----- Texto fornecido

Os Centros Comerciais são uma realidade em Portugal há três décadas. No final dos anos 80, recém-admitido à Comunidade Económica Europeia, e propulsionado por um maior poder de compra, o país estava ávido de ter acesso a produtos e serviços até então escassos ou inexistentes. A oferta de retalho na altura apresentava-se pouco atrativa, ineficiente e, em muitos casos, apenas sustentada graças a uma Lei de Arrendamento que garantia rendas baixas e eternas, pois os contratos não tinham término.

É neste contexto que surgem os Centros Comerciais: espaços modernos, climatizados, com oferta ampla e variada, estacionamento à porta e horários alargados, que se coadunavam com a “vida moderna” e as mudanças de hábitos dos consumidores.

Os consumidores aderiram massivamente (a título de exemplo, no primeiro ano de operação, o Centro Colombo recebeu mais de 40 milhões de visitantes – quatro vezes a população do país inteiro) e os retalhistas também: os conjuntos comerciais foram a porta de entrada em Portugal de muitas cadeias estrangeiras, e a oportunidade de expansão para inúmeros grupos de retalho nacionais, sobretudo face às dificuldades de se estabelecerem no centro das cidades.

Ao longo do tempo, construíram-se 120 Centros Comerciais no país e Ilhas, totalizando 3,8 milhões de metros quadrados, para contentamento de todos: consumidores, comerciantes e proprietários.

Nestes 30 anos, a indústria foi-se aperfeiçoando, mas o fator de sucesso mais importante manteve-se: a forma como os centros são geridos.

Em troca da remuneração mensal paga pelo lojista, o proprietário responsabiliza-se pela gestão do conjunto e pela segurança, limpeza e manutenção, assim como pelo marketing – quanto mais potenciais consumidores a entidade gestora conseguir atrair ao Centro, mais as hipóteses de as lojas conseguirem vendas. Sendo que o poder de atração advém do conjunto de lojas, serviços e fatores de conforto, e é maior que a soma das partes.

É neste contexto que entra o conceito da renda variável. Regra geral, a remuneração do proprietário é composta por um elemento fixo (ou “remuneração mínima mensal”), e uma renda variável, que é uma percentagem sobre as vendas brutas (sem IVA) da loja e uma espécie de ‘pequeno prémio’ para o proprietário por ter proporcionado ao lojista condições para que este vendesse mais do que o mínimo estabelecido. O lojista paga, no entanto, apenas a diferença positiva entre o valor que resulta da aplicação da percentagem e a remuneração mensal mínima. A percentagem em si varia enormemente, de acordo com o setor de atividade e as respetivas margens habituais do negócio: um grande lojista com margens baixas poderá pagar apenas 2% sobre as vendas, enquanto que uma tabacaria poderá pagar 12%.

----------

> [Objetivo do exercício] Segundo o texto sobre os centros comerciais em Portugal, quantos visitantes recebeu o Centro Colombo no primeiro ano de operação?

----- Registos apresentados

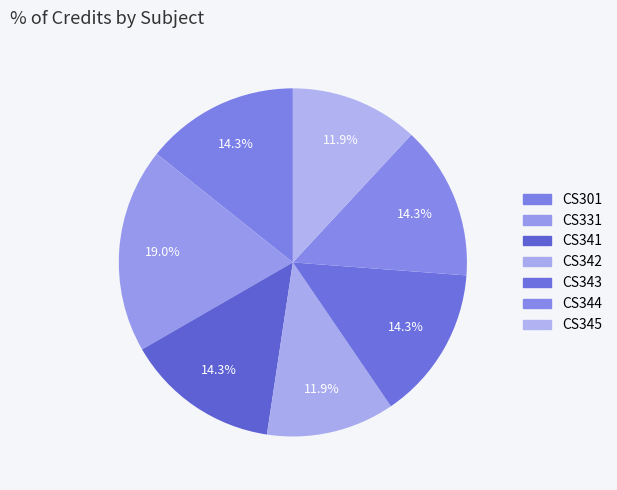

What is the change in value from CS331 to CS345?

-3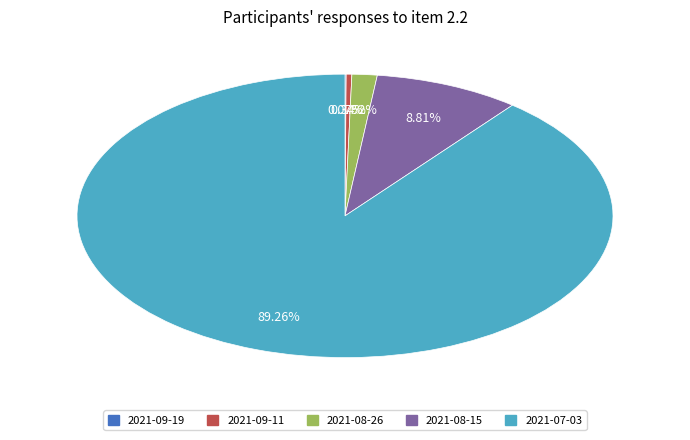

Does any single category account for the majority?

Yes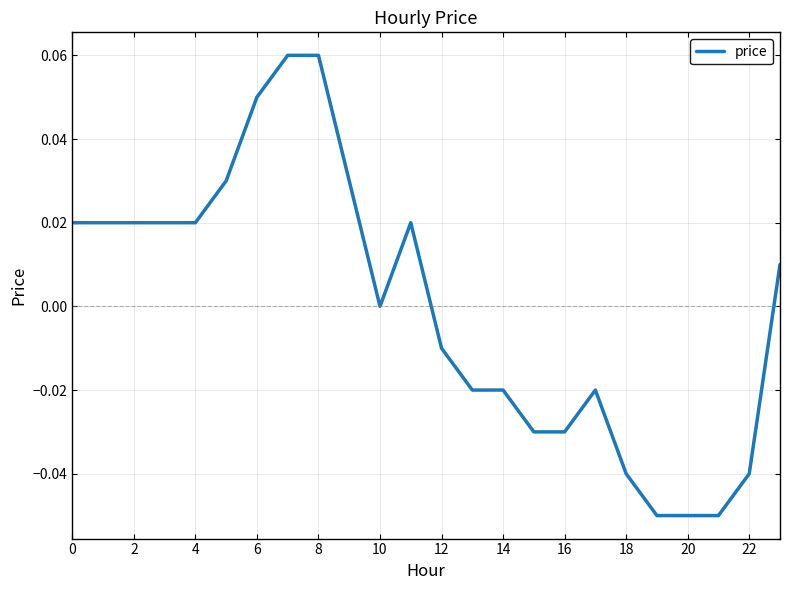

How many lines are shown in the chart?

1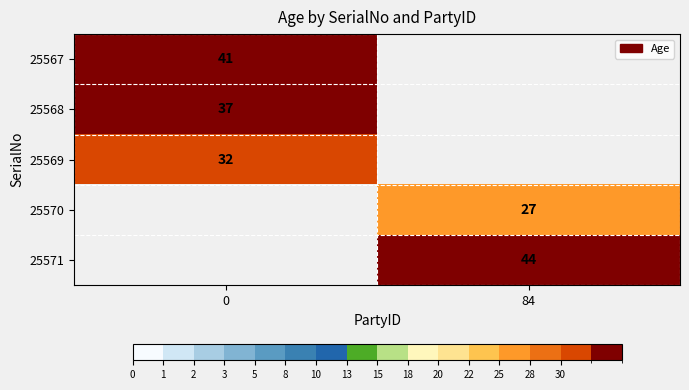

What is the spread (max minus min) of values at 0?

9.0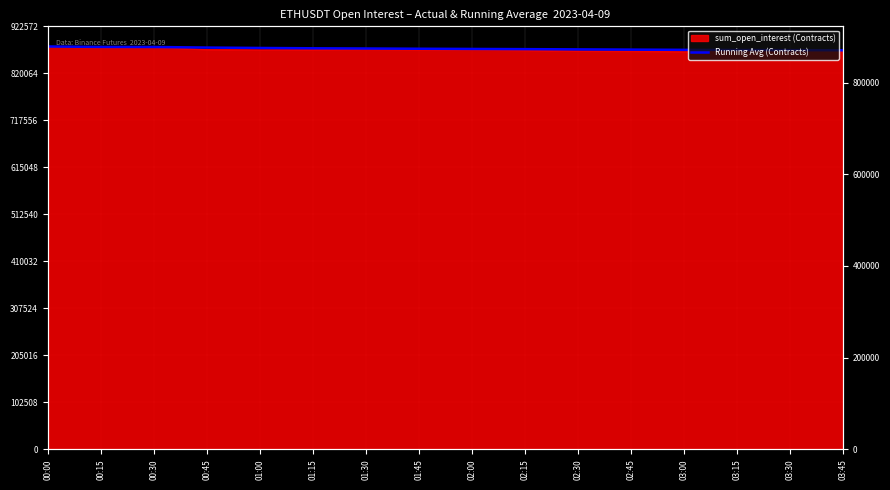

Between 02:00 and 00:00, which is larger?

00:00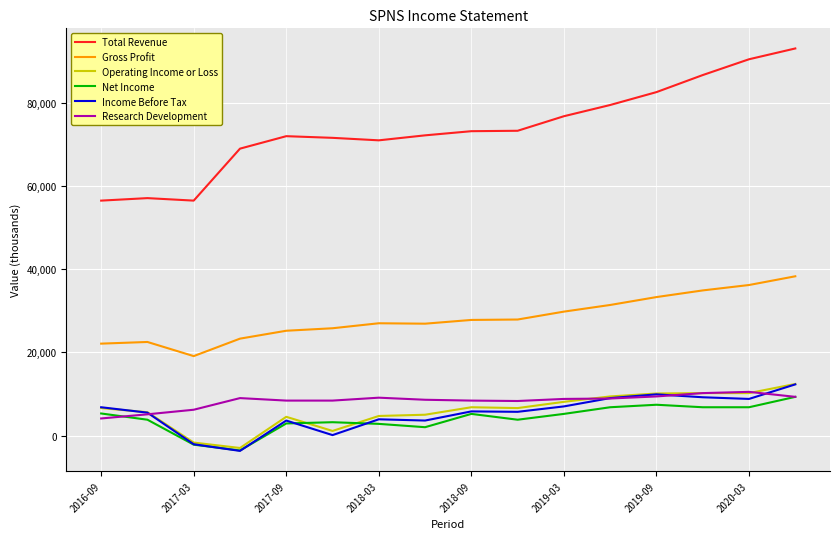

Is this an area chart (filled region under the line)?

No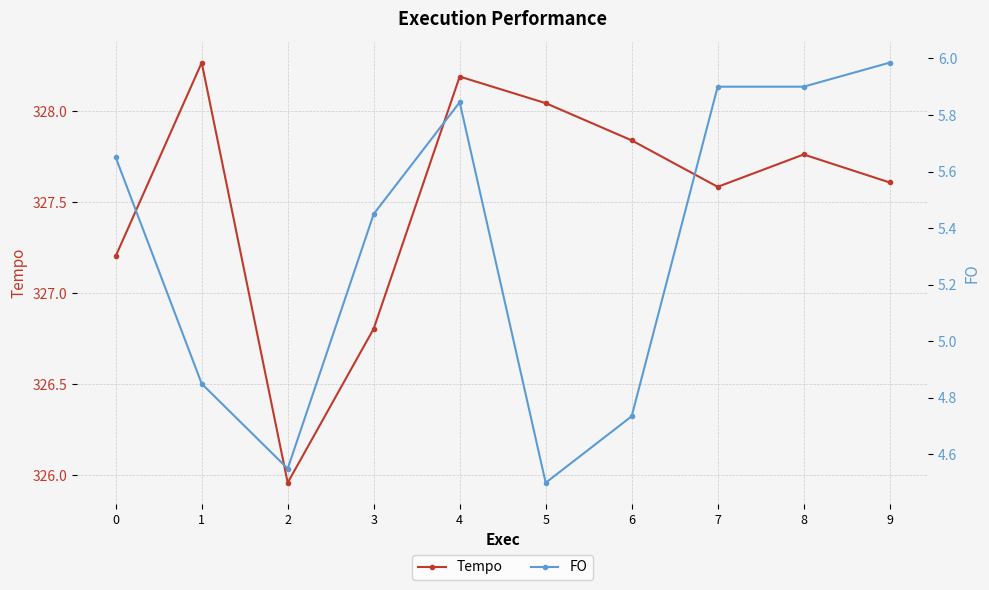

What is the value of the FO point at the 3rd from the left?

4.5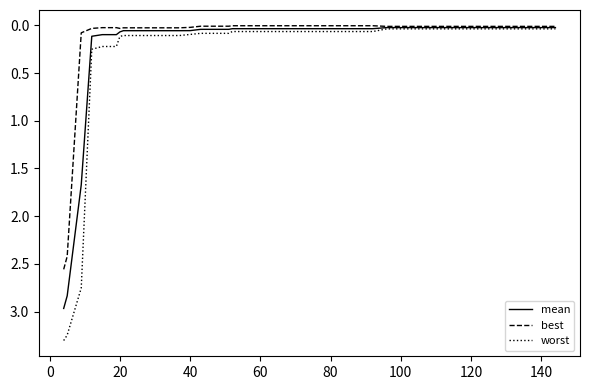

What is the maximum value shown in the chart?

3.3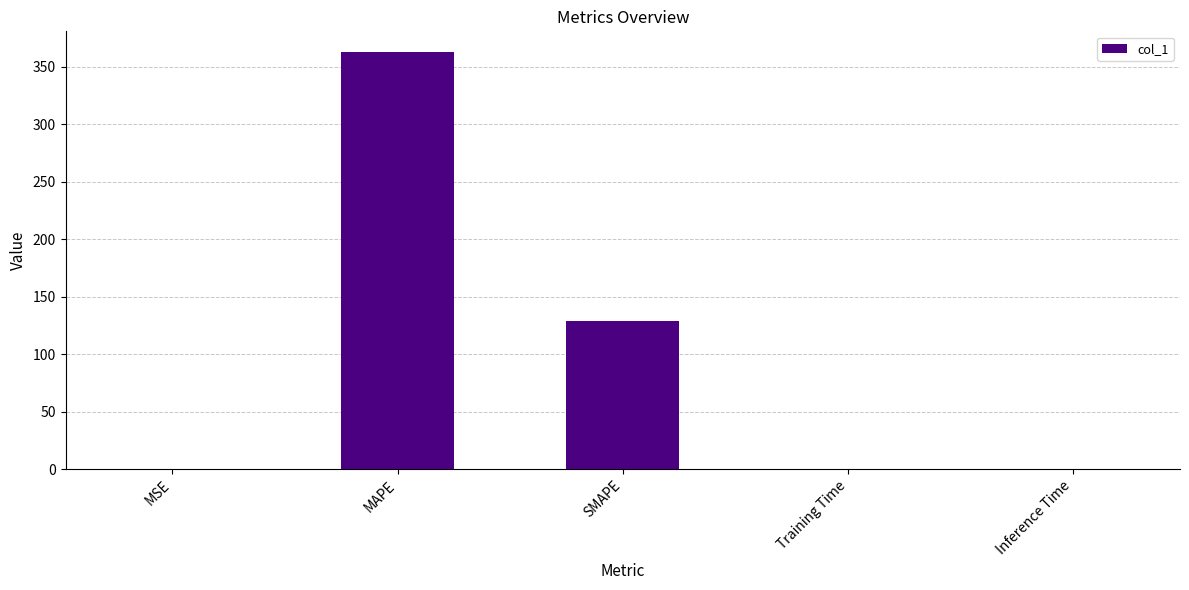

What is the change in value from MSE to SMAPE?

+128.6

----------

> [Solução do exercício] Mais de 40 milhões de visitantes.